● Work instruction: Transcribe the data in full and exactly, omitting any pictures.

● Exercise materials:
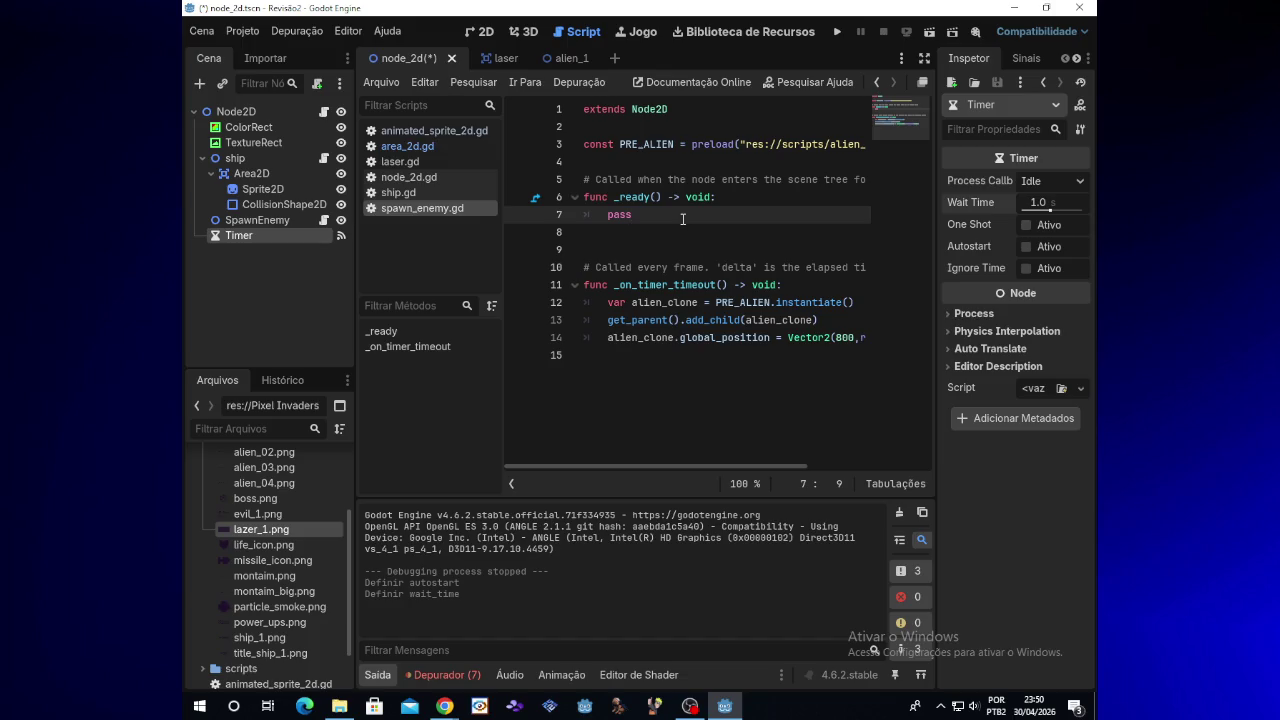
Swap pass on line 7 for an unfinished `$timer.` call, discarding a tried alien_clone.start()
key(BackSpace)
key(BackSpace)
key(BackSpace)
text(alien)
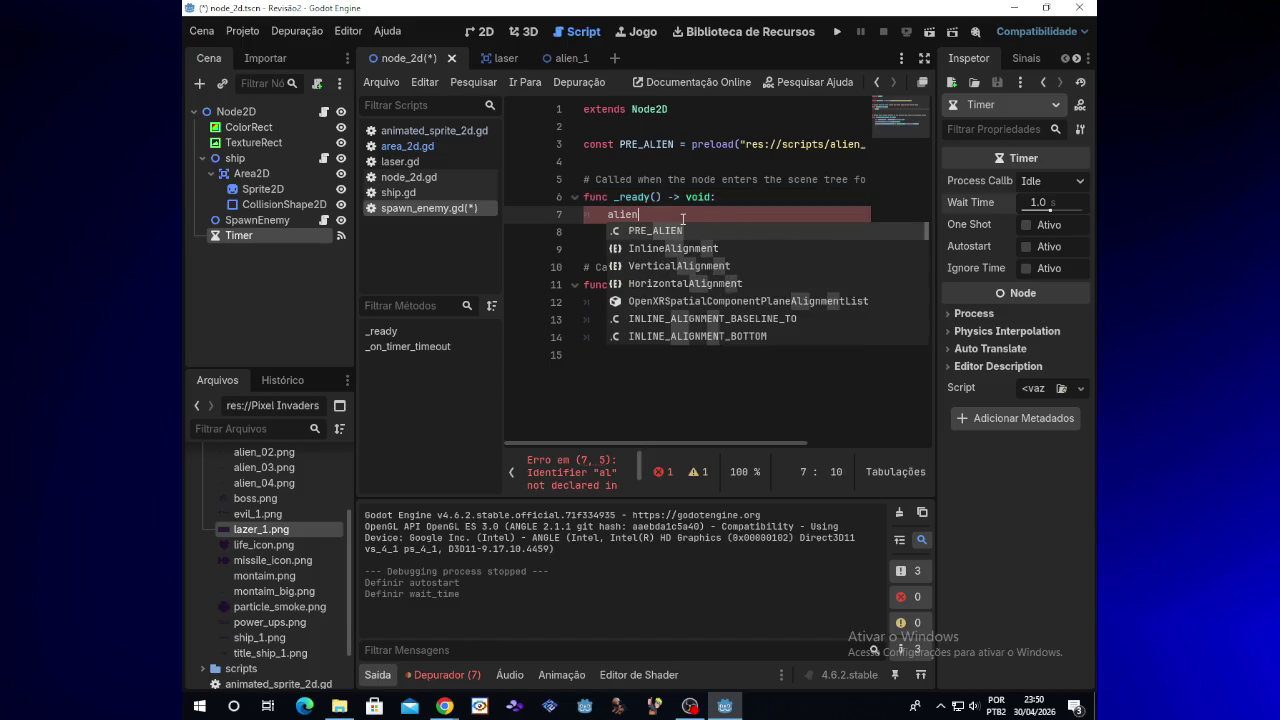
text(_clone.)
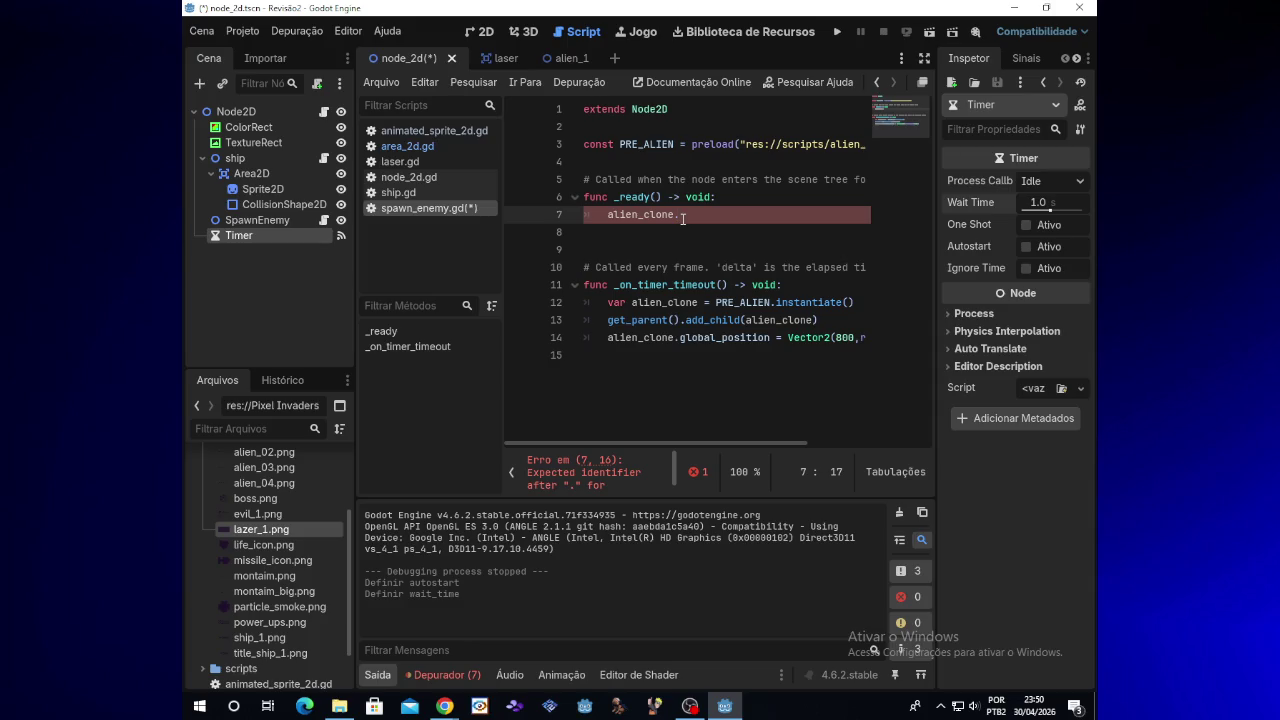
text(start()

● Result:
Swap pass on line 7 for an unfinished `$timer.` call, discarding a tried alien_clone.start()
key(BackSpace)
key(BackSpace)
key(BackSpace)
text(alien)
text(_clone.)
text(start()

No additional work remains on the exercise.